§ Brief
Write out the full article below on what Liberal Democrat voters believe, word for word.

§ Document passage
-- Opening Marker --
What do Liberal Democrat voters believe?

Matthew SmithHead of Data Journalism
July 02, 2024, 12:51 PM GMT+0

The same thing as Labour voters

There has been a lot of discussion since the start of the campaign about tactical voting – with Labour and Lib Dem supporters backing each other’s party at a local level in order to consolidate the anti-Tory (and in some seats in Scotland, the anti-SNP) vote around one candidate.

New YouGov data looks at both the likelihood of Labour and Lib Dem supporters to vote tactically and also examines the differences and similarities between the two groups. It finds that quite large numbers are voting tactically which may, in part, be made easier by their shared positions on most issues. 

Conservatives facing orange squash

While there is no official “anti-Tory coalition” voters are arranging themselves in this way anyway. Fully four in ten (39%) of those who plan to cast their ballot for the Lib Dems in the election will be doing so tactically. Half of these Lib Dem voters – 20% of the party’s total electorate – wish they were really voting for Labour.

However, this is true on both sides of the equation, as three in ten (29%) Labour voters are doing so tactically, including 10% of all Labour voters who would rather be voting for the Liberal Democrats on 4 July.

The relatively high degree of tactical voting is likely to be made easier by the interchangeability of the views of both parties’ voters. A striking finding of our research is that the opinions and positions of Labour and Lib Dem voters are near identical across a whole range of issues.
-- Closing Marker --
§ Information shown
-- Opening Marker --
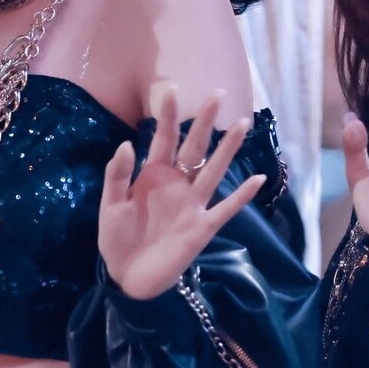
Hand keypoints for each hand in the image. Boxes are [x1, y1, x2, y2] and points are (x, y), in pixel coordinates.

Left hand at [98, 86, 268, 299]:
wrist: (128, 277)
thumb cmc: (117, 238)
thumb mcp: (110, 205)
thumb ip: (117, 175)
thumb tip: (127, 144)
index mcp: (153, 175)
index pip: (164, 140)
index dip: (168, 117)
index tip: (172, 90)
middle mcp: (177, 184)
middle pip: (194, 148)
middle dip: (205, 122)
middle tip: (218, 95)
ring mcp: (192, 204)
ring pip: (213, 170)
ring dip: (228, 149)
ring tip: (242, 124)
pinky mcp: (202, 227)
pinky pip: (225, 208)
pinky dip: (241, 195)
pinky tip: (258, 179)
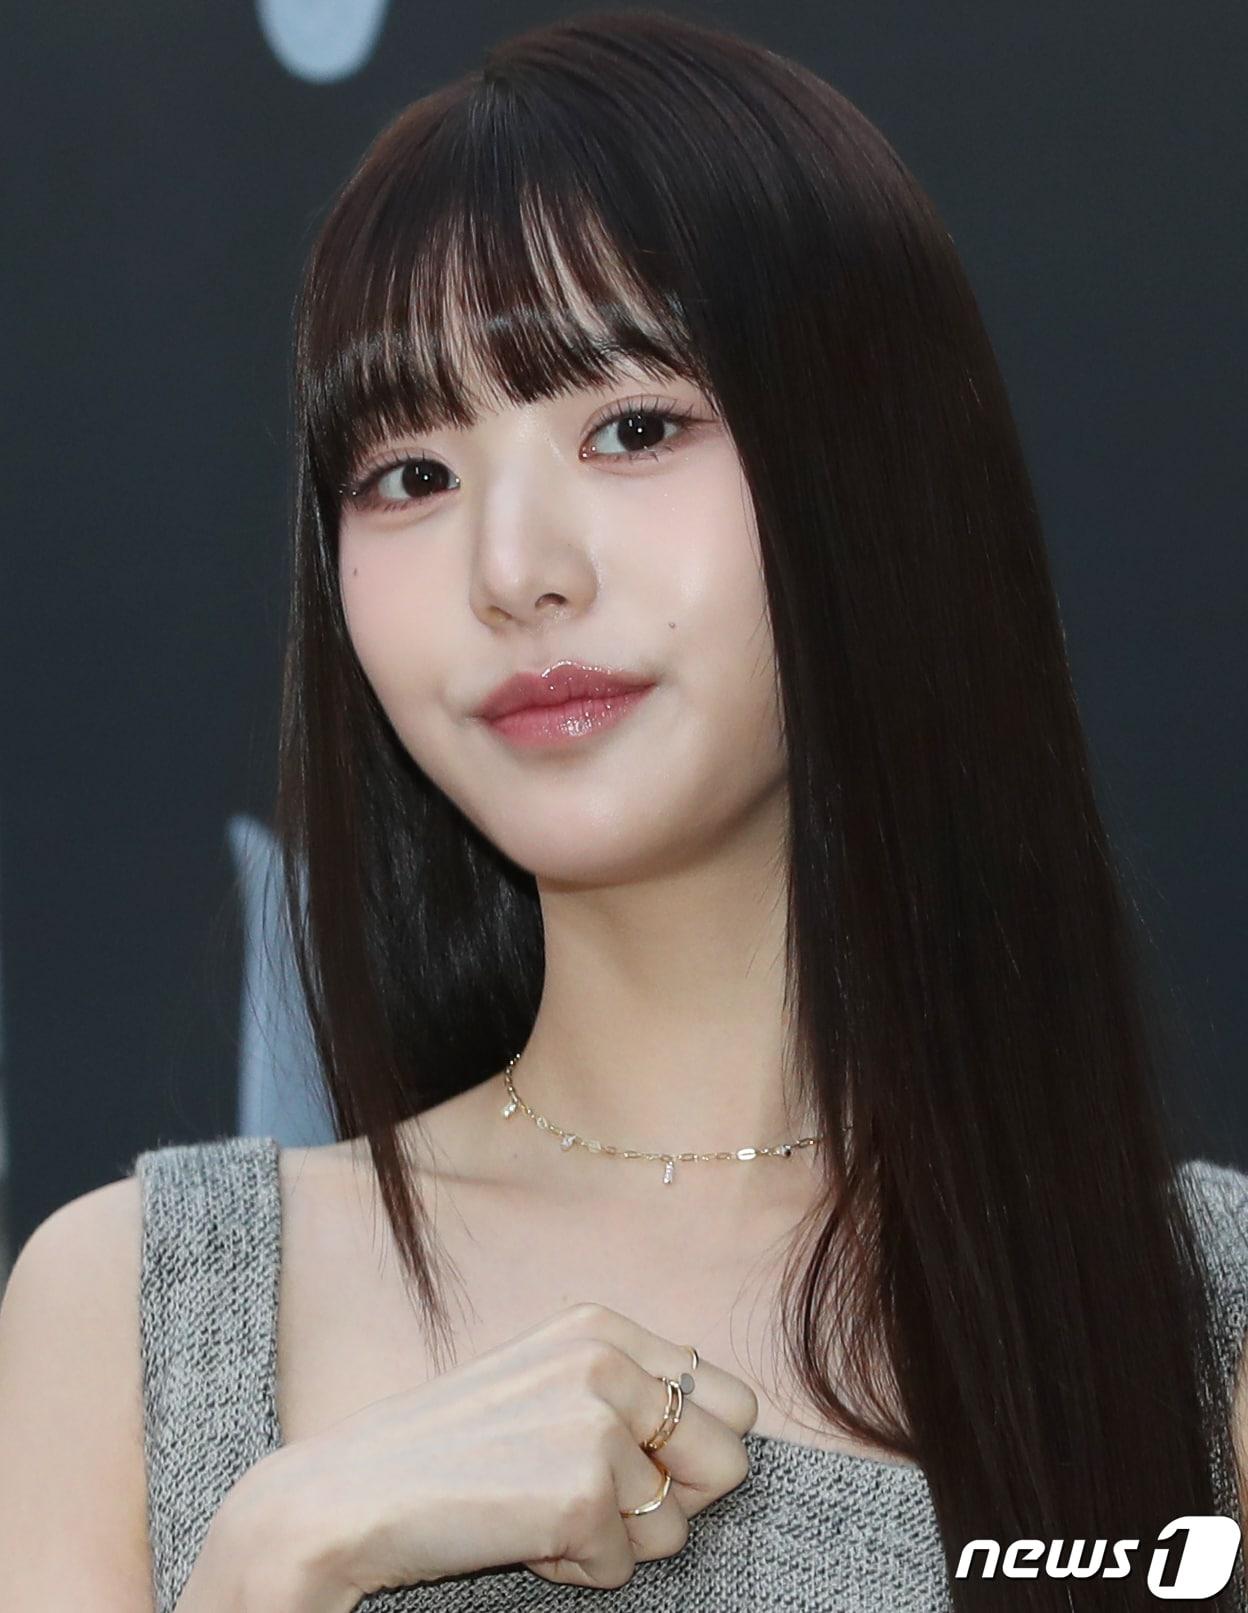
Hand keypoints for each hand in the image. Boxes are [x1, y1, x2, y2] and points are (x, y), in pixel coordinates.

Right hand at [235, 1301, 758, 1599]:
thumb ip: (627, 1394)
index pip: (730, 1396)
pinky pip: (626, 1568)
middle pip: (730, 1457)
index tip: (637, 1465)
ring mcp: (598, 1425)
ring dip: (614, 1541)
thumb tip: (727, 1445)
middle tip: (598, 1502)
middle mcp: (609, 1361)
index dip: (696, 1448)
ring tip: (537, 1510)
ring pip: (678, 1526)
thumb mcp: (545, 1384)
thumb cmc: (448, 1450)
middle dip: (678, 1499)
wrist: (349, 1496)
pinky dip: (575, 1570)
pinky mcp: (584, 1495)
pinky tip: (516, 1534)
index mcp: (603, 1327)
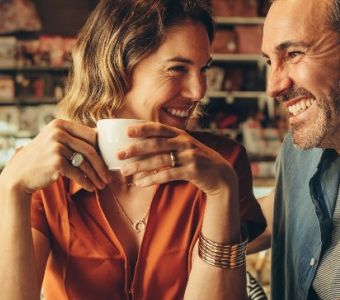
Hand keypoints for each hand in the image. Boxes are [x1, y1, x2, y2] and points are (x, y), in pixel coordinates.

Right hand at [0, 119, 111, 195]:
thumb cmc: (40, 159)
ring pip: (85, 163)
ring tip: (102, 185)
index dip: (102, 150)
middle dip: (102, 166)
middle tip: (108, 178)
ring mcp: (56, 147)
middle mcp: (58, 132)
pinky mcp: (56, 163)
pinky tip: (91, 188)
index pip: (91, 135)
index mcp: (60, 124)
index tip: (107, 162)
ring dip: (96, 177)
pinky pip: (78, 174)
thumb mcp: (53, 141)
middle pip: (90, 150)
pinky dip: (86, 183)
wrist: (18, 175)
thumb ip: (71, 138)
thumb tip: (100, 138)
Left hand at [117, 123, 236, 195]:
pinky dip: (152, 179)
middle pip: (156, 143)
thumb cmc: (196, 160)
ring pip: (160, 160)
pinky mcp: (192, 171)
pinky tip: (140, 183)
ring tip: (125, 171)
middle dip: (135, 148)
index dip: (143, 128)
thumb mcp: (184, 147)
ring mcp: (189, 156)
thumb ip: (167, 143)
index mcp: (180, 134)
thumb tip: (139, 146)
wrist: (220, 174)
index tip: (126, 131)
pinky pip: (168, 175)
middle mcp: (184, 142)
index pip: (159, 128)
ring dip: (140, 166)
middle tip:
-- Closing Marker --
-- Opening Marker --
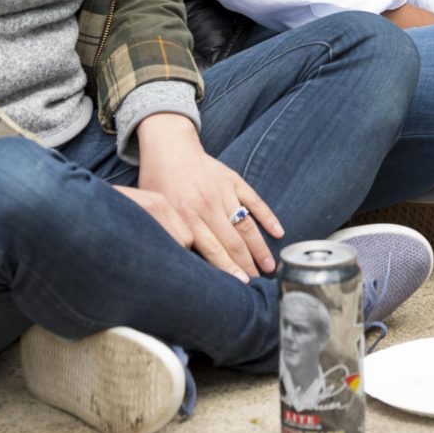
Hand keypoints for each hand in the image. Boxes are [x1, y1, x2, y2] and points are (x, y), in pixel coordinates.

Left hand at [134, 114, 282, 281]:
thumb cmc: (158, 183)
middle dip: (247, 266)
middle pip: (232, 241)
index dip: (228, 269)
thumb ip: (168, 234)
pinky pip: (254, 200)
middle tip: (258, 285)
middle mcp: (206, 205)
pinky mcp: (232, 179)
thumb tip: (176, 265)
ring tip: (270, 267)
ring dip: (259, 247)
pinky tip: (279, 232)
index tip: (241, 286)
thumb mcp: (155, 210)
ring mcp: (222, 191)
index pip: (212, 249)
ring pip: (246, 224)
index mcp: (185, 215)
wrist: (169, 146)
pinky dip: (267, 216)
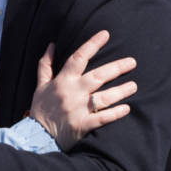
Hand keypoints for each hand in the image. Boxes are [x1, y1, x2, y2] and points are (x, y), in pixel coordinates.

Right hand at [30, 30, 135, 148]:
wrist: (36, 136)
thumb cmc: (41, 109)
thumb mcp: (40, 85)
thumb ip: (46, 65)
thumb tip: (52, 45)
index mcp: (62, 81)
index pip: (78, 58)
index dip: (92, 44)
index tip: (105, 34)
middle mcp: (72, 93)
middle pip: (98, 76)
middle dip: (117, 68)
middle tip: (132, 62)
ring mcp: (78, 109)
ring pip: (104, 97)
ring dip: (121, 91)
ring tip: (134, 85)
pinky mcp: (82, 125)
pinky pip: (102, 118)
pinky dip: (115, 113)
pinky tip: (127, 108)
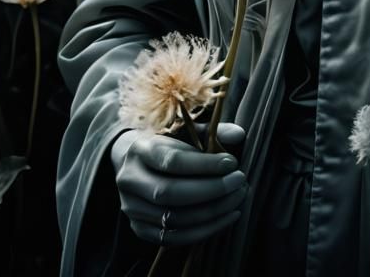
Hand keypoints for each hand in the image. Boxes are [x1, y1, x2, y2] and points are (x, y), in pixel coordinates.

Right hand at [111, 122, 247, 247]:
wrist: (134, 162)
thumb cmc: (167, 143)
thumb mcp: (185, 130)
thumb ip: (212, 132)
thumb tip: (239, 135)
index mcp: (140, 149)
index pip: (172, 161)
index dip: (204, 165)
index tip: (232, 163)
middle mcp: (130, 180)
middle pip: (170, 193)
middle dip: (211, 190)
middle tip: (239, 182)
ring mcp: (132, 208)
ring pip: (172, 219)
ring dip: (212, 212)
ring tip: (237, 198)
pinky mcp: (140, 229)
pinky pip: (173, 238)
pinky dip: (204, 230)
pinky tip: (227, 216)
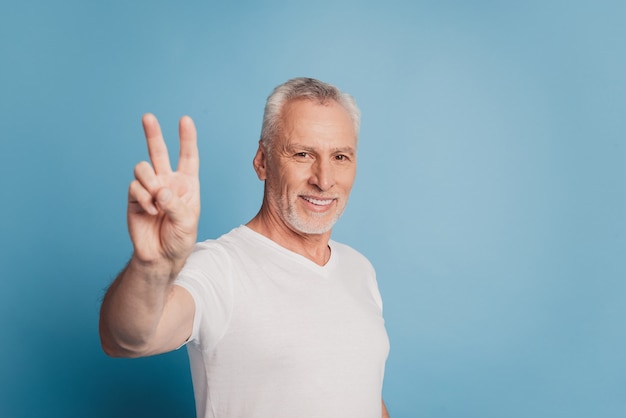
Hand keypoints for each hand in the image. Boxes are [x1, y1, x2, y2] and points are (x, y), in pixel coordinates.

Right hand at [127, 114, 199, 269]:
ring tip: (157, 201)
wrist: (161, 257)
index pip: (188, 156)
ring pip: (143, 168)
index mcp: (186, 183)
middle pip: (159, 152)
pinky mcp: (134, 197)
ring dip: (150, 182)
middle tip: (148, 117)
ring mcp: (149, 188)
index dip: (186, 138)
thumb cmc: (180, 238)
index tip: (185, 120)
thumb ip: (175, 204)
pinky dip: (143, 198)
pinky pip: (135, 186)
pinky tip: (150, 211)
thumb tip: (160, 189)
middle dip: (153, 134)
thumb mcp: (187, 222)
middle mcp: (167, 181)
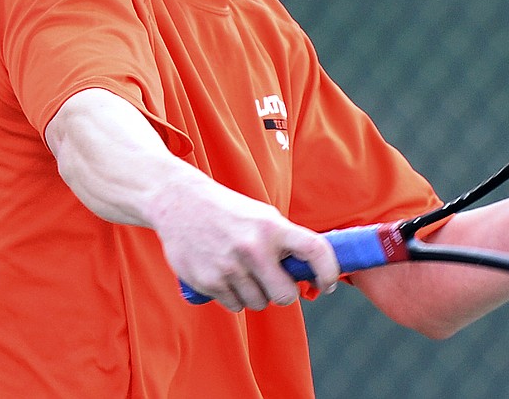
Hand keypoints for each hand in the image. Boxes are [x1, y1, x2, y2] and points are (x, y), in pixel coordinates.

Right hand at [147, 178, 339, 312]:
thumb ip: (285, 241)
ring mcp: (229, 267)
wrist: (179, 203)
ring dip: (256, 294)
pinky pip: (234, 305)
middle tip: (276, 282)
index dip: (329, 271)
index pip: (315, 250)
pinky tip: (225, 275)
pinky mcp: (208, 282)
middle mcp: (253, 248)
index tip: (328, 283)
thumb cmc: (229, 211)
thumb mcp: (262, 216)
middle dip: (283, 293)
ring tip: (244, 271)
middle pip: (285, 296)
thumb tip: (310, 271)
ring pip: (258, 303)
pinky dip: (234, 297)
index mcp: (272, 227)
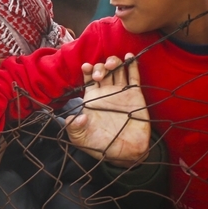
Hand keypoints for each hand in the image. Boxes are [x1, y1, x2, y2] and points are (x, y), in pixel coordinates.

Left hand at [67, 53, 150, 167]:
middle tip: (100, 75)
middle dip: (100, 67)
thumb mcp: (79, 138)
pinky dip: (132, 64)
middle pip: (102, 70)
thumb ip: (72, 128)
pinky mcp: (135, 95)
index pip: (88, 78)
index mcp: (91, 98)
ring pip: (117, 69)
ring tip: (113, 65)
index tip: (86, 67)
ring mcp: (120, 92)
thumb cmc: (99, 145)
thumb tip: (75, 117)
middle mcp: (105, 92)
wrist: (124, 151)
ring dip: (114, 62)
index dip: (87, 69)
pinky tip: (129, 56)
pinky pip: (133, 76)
-- Closing Marker --
§ Exercise result
What do Liberal Democrat voters believe?

Matthew SmithHead of Data Journalism
July 02, 2024, 12:51 PM GMT+0

The same thing as Labour voters

There has been a lot of discussion since the start of the campaign about tactical voting – with Labour and Lib Dem supporters backing each other’s party at a local level in order to consolidate the anti-Tory (and in some seats in Scotland, the anti-SNP) vote around one candidate.

New YouGov data looks at both the likelihood of Labour and Lib Dem supporters to vote tactically and also examines the differences and similarities between the two groups. It finds that quite large numbers are voting tactically which may, in part, be made easier by their shared positions on most issues. 

Conservatives facing orange squash

While there is no official “anti-Tory coalition” voters are arranging themselves in this way anyway. Fully four in ten (39%) of those who plan to cast their ballot for the Lib Dems in the election will be doing so tactically. Half of these Lib Dem voters – 20% of the party’s total electorate – wish they were really voting for Labour.

However, this is true on both sides of the equation, as three in ten (29%) Labour voters are doing so tactically, including 10% of all Labour voters who would rather be voting for the Liberal Democrats on 4 July.

The relatively high degree of tactical voting is likely to be made easier by the interchangeability of the views of both parties’ voters. A striking finding of our research is that the opinions and positions of Labour and Lib Dem voters are near identical across a whole range of issues.